Innate Immunity

Innate Immunity-related products from Covalab

 

Transmembrane Toll-like receptors (TLRs) and C-type lectin receptors (CLRs) are transmembrane PRRs located on plasma or internal membranes (endosomes, endoplasmic reticulum, lysosomes).

TLRs are a family of evolutionary conserved pattern recognition receptors (PRRs) expressed by various cell types, particularly those of the innate immune system. Ten functional TLRs have been identified in humans while twelve have been identified in mice. TLRs are type I membrane glycoproteins, characterised by a cytoplasmic TIR (Toll/interleukin-1 receptor (IL-1R)) domain and a leucine-rich repeat domain. They can detect exogenous pathogen associated molecular patterns (PAMPs) such as lipopolysaccharide (LPS), lipopeptides, proteins or nucleic acids derived from bacteria, fungi, viruses or parasites, as well as endogenous, host-derived danger associated molecular patterns (DAMPs), including HMGB1 and b-defensins. The binding of an agonist to a TLR results in the dimerisation of receptor TIR domains, which leads to the differential recruitment of adapter proteins containing also a TIR domain, MyD88, MAL, TRIF and TRAM. MyD88 and TRIF allow to mediate the interaction to downstream kinases, while MAL and TRAM translocate MyD88 or TRIF to the activated TLRs. This results in the activation of a number of downstream signalling pathways, including NF-κB, MAPK and IRF pathways. The activation of these signalling pathways results in the production and release of various cytokines and chemokines. TLRs play a crucial role in host defence and inflammation and are implicated in the pathogenesis of immune diseases and cancer.

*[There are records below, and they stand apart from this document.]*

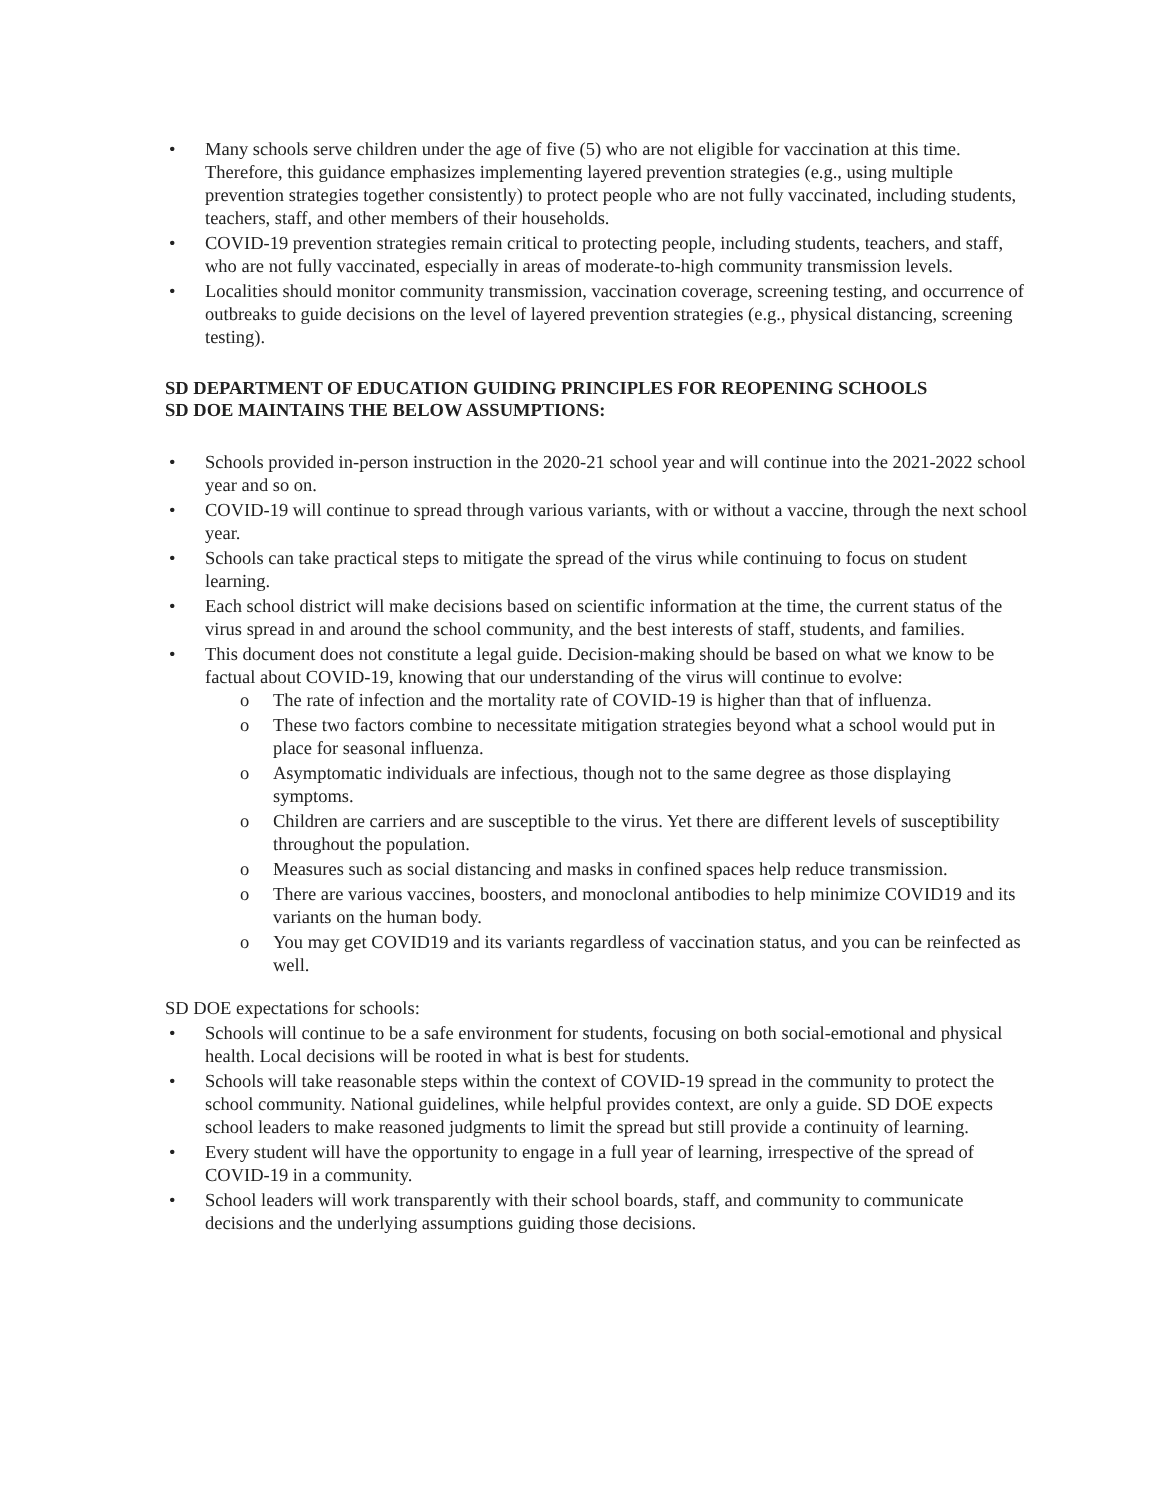• Many schools serve children under the age of five (5) who are not eligible for vaccination at this time. Therefore, this guidance emphasizes implementing layered prevention strategies (e.g., using multiple prevention strategies together consistently) to protect people who are not fully vaccinated, including students, teachers, staff, and other members of their households.
• COVID-19 prevention strategies remain critical to protecting people, including students, teachers, and staff, who are not fully vaccinated, especially in areas of moderate-to-high community transmission levels.
• Localities should monitor community transmission, vaccination coverage, screening testing, and occurrence of outbreaks to guide decisions on the level of layered prevention strategies (e.g., physical distancing, screening testing).
SD DEPARTMENT OF EDUCATION GUIDING PRINCIPLES FOR REOPENING SCHOOLS
SD DOE MAINTAINS THE BELOW ASSUMPTIONS:
• Schools provided in-person instruction in the 2020-21 school year and will continue into the 2021-2022 school year and so on.
• COVID-19 will continue to spread through various variants, with or without a vaccine, through the next school year.
• Schools can take practical steps to mitigate the spread of the virus while continuing to focus on student learning.
• Each school district will make decisions based on scientific information at the time, the current status of the virus spread in and around the school community, and the best interests of staff, students, and families.
• This document does not constitute a legal guide. Decision-making should be based on what we know to be factual about COVID-19, knowing that our understanding of the virus will continue to evolve:
o The rate of infection and the mortality rate of COVID-19 is higher than that of influenza.
o These two factors combine to necessitate mitigation strategies beyond what a school would put in place for seasonal influenza.
o Asymptomatic individuals are infectious, though not to the same degree as those displaying symptoms.
o Children are carriers and are susceptible to the virus. Yet there are different levels of susceptibility throughout the population.
o Measures such as social distancing and masks in confined spaces help reduce transmission.
o There are various vaccines, boosters, and monoclonal antibodies to help minimize COVID19 and its variants on the human body.
o You may get COVID19 and its variants regardless of vaccination status, and you can be reinfected as well.
SD DOE expectations for schools:
• Schools will continue to be a safe environment for students, focusing on both social-emotional and physical health. Local decisions will be rooted in what is best for students.
• Schools will take reasonable steps within the context of COVID-19 spread in the community to protect the school community. National guidelines, while helpful provides context, are only a guide. SD DOE expects school leaders to make reasoned judgments to limit the spread but still provide a continuity of learning.
• Every student will have the opportunity to engage in a full year of learning, irrespective of the spread of COVID-19 in a community.
• School leaders will work transparently with their school boards, staff, and community to communicate decisions and the underlying assumptions guiding those decisions.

CLRs are PRRs that recognise carbohydrate ligands. The C-type designation is from their requirement for binding of calcium. This is a large family of proteins containing a signal transmembrane domain, and is divided into 17 groups based on functional and structural characteristics. Members of this receptor family contain a carbohydrate recognition domain (CRD), which mediates binding of the receptor to its carbohydrate ligand. Some of CLRs function as PRRs for the recognition of microbial components and internalise various glycoproteins and microbes for the purposes of clearance and antigen presentation to T lymphocytes. These CLRs bind to carbohydrate ligands and induce multiple signalling cascades, which lead to the activation of several transcription factors including NF-κB and induce inflammatory responses.

Cell Surface TLRs

TLR1, 2, 4, 5, 6 and 10 are present at the cell surface and recognise bacterial and fungal products. All those TLRs are conserved in human and mice except TLR10 that is only present in humans. In mice TLR11 is expressed instead of the human TLR10.

Intracellular TLRs

Intracellular TLRs are localised in endosomes and include TLR3, TLR7, TLR8, TLR9, TLR11 (expressed only in mice), TLR12 and TLR13. They recognise nucleic acids from bacteria and viruses in physiological conditions but can also recognise self-nucleic acids in auto-immune pathological conditions 13. TLR3 recognises double stranded DNA (dsDNA) from viruses but also small interfering RNAs and self RNAs derived from damaged cells 14, 15, 16. TLR7 and TLR9 are expressed in plasmocytoid dendritic cells (pDC). TLR7 can recognise virus single stranded RNA (ssRNA) but also RNA from Streptococcus B bacteria in conventional DCs whereas TLR9 can sense viral and bacterial DNA rich in unmethylated CpG-DNA motifs but also hemozoin from Plasmodium falciparum 17. TLR8 recognises viral and bacterial RNA and TLR13 seems to react with bacterial 23S rRNA as well as unknown components of VSV (Vesicular Stomatitis Virus).

CLRs - C-type Lectin Receptors

CLRs are PRRs that bind carbohydrates in a calcium-dependant manner. They can be divided into two groups of transmembrane receptors and one group of soluble receptors. The first group of membrane CLR (Type I) contains receptors with several CRD or CRD-like domains when Type II group of CLRs is composed of receptors with only one domain. They recognise glycan structures on pathogens and endogenous glycoproteins and facilitate the routing of internalised antigen to various MHC class I or II compartments (depending on the CLR involved) for further presentation to T lymphocytes 19. The most documented CLRs are those of the type II group that includes Dectin-1 & -2, Mincle or DC-SIGN. Dectin-1 recognises PAMPs like b-glucan in fungal cell walls and is expressed by macrophages, DCs and neutrophils. Other CLRs recognise mannan 20.